Podsumowując, taki mamy klimat. My, oni. Taka retoryka jest w polityce, w internecie i na ulicy. Wszędzie.
Poganiacze za kierownicą, 3 grupy rowerzystow wspomnianych w materiale i na końcu piesi samobójcy.
Taka sytuacja z dzisiaj dotyczących np tępych pieszych:
Kraków, skrzyżowanie Kijowskiej z Królewska. Remont. Policjant kieruje ruchem na przejściu.
Stoi przodem do czekających na przejściu co oznacza czerwone światło. No i co? Wyłazi mu gówniarz między auta.

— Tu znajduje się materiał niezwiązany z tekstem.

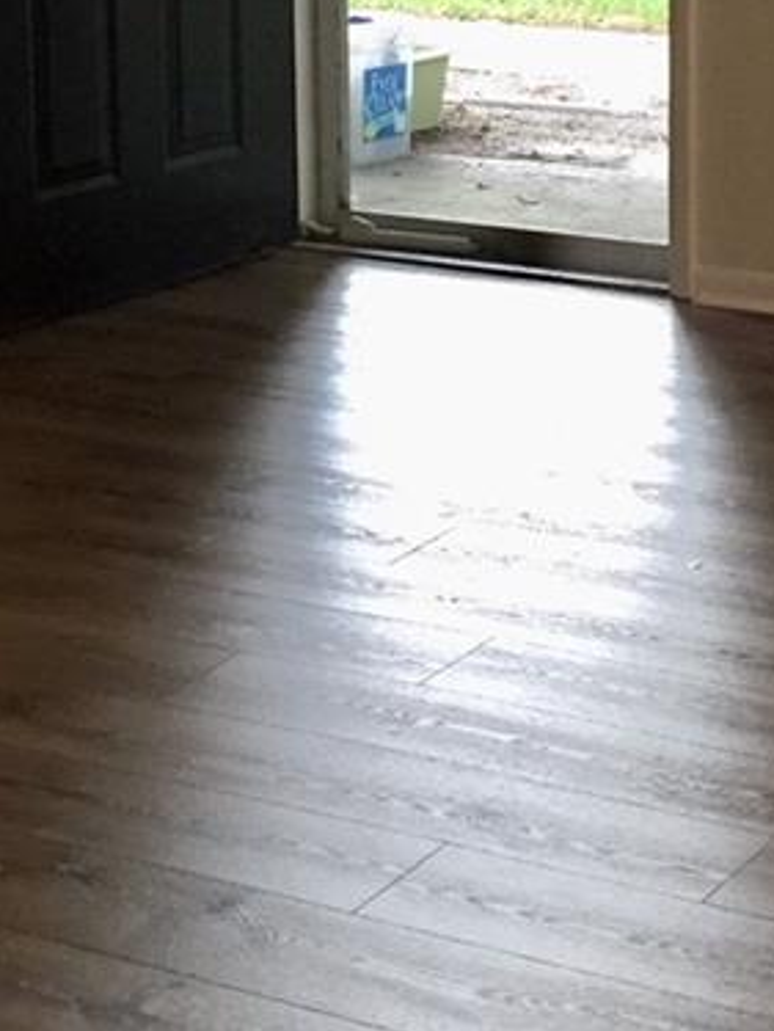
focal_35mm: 93
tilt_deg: -6.7
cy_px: 0
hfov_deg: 15.8
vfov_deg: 20.4
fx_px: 2769
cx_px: 620
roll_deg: +0.8
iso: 125
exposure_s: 1/30
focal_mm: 4.15
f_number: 2.2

Policjant go zatrzymuje, każe się cofnąć. A ten dyskusja, z mordą. Ale jak to??? Ja chcę przejść, co mi tu będziesz kazał???
Sam się zagotowałem czekając obok. Zero pokory, rozczeniowosc i klapki na oczach.

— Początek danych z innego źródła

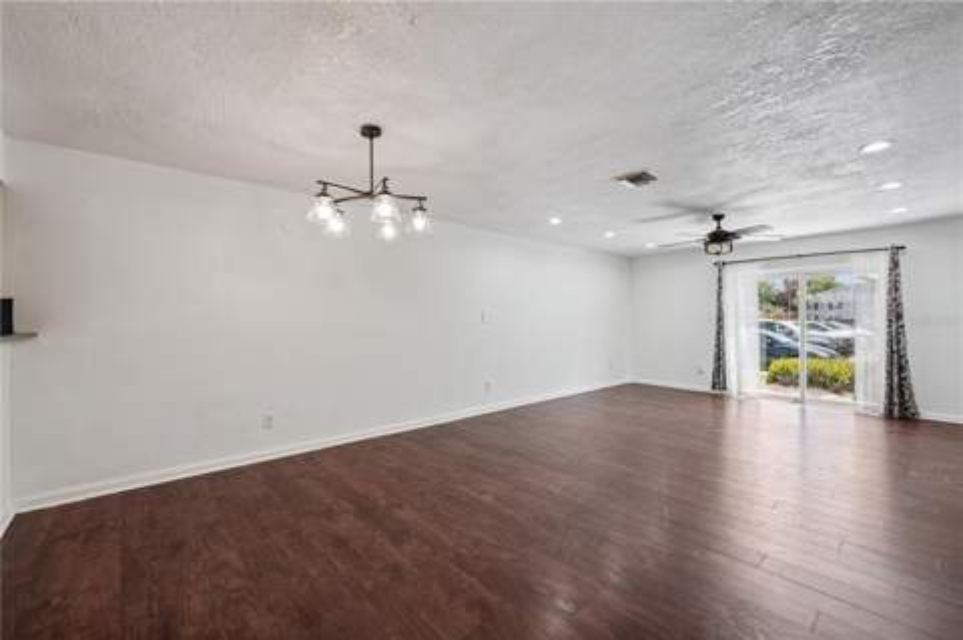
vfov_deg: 77.2
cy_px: 320
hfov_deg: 100.4
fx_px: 401
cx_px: 482
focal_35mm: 15
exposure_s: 1/8
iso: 200
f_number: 9
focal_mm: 15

Nie współpracujemy, nie ma w nas za grosz empatii ( nie mylić że współczuciem), nie myślimy, jesteśmy agresywni, wyladowujemy się na sobie nawzajem.
Policjant, dał ciała – powinien skuć gówniarza, posadzić na chodniku i kazać czekać na radiowóz – miał prawo, no panowie z drogówki swoje mają za uszami, ale dyskutować z kierującym ruchem? to już anarchia! w takich momentach policja musi działać zdecydowanie, bo przestanie być policją.

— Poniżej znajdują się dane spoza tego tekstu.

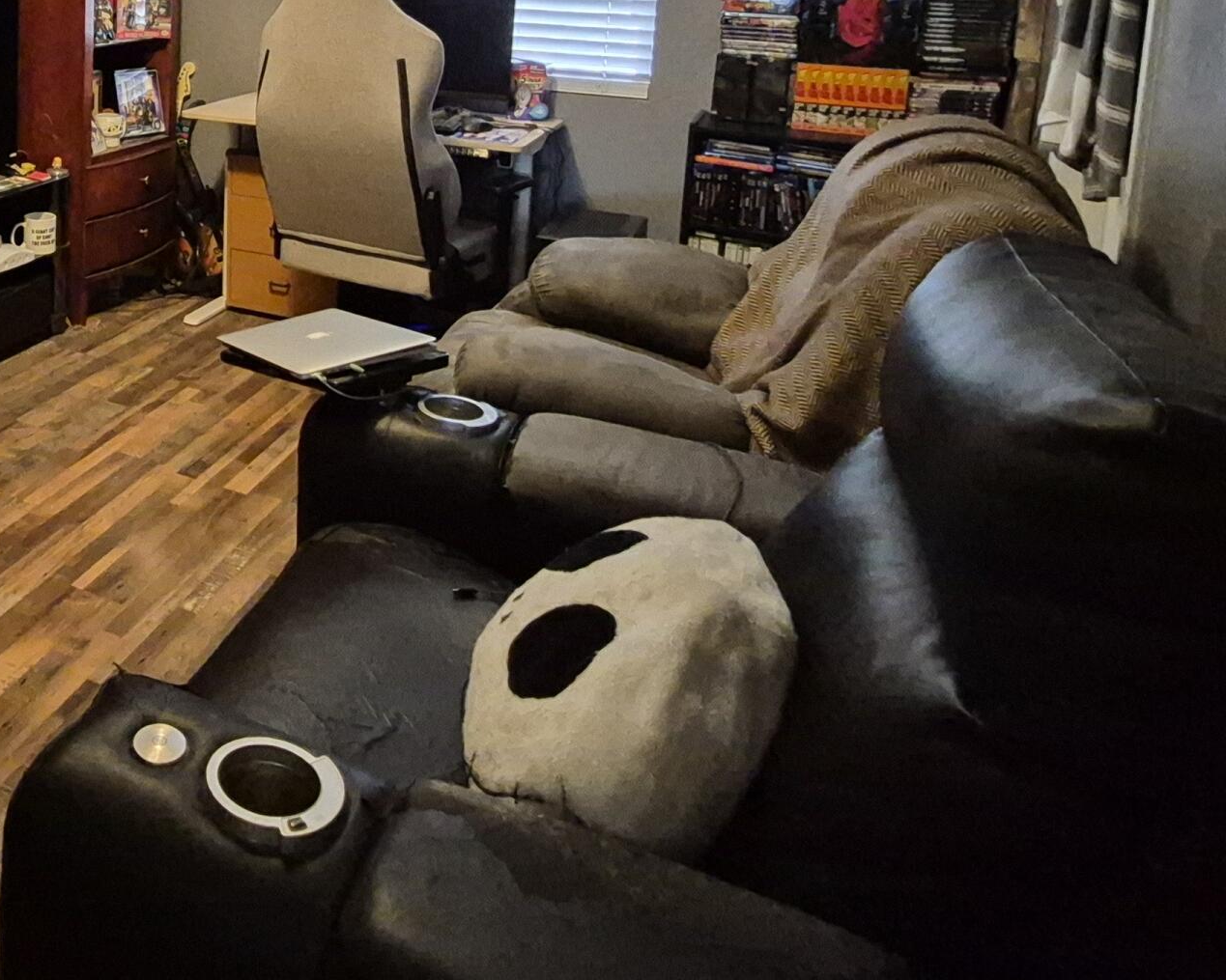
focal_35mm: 30
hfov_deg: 51.1
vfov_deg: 43.2
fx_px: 1088
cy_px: 50
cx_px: 94
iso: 1250
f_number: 2.2
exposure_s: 1/60
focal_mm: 1.74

No proszę, proszę. W przypadku filmu, na którym kierowca grzał w terenie zabudowanym ponad 110 km/h nie byłeś taki stanowczy i pryncypialny. Wręcz przeciwnie, szukałeś wymówki i usprawiedliwienia. Zdecyduj się po której stronie prawa stoisz.
Inny problem organizacyjny jaki zauważyłem, to ścieżka dzielona (rowerzyści i pieszy) szerokości metra (miejscami mniej) przy samym krawężniku. Chodzi tamtędy wiele osób, długość ścieżki to około 1 km. Na ścieżce ludzie warczą i wymachują pięściami na rowerzystów. Nawet gdy rowerzysta jedzie bardzo wolno. Czasem nie można doprosić się o przepuszczenie. Natomiast gdy próbowałem jechać drogą, natrafiłem na agresywnego kierowcę, który zajeżdżał mi drogę i kazał “wy…lać” na ścieżkę.
Tutaj ewidentnie organizator ruchu postawił znaki na odlew i zakpił z rowerzystów.
Jeszcze pytanie – czy ze ścieżki rowerowej mogą korzystać osoby jadące na skuterze? Pytam, bo kiedyś taki prawie mnie staranował. Jechał środkiem wąskiej ścieżki i musiałem zjechać na trawnik. Koleś miał jeszcze pretensje, wymachiwał i coś burczał spod kasku.
Bardzo fajnie mówi. To może się odnosić do każdego innego uczestnika ruchu, nie ważne za pomocą czego tam się porusza.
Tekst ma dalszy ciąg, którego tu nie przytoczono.